YOUR GOAL: Without the images, set down each entry exactly.

═══ EXTRACTED RECORDS

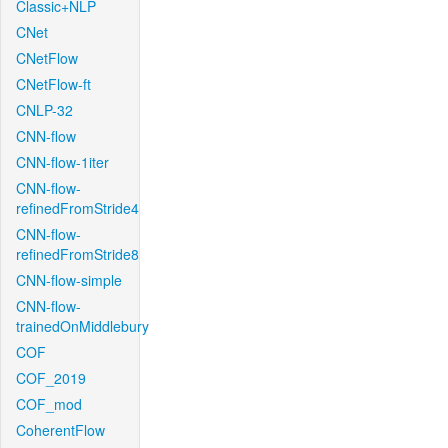
Classic+NLP
CNet
CNetFlow
CNetFlow-ft
CNLP-32
CNN-flow
CNN-flow-1iter
CNN-flow-
refinedFromStride4
CNN-flow-
refinedFromStride8
CNN-flow-simple
CNN-flow-
trainedOnMiddlebury
COF
COF_2019
COF_mod
CoherentFlow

══════

RESPONSE AREA:
Classic+NLP
CNet
CNetFlow
CNetFlow-ft
CNLP-32
CNN-flow
CNN-flow-1iter
CNN-flow-
refinedFromStride4
CNN-flow-
refinedFromStride8
CNN-flow-simple
CNN-flow-
trainedOnMiddlebury
COF
COF_2019
COF_mod
CoherentFlow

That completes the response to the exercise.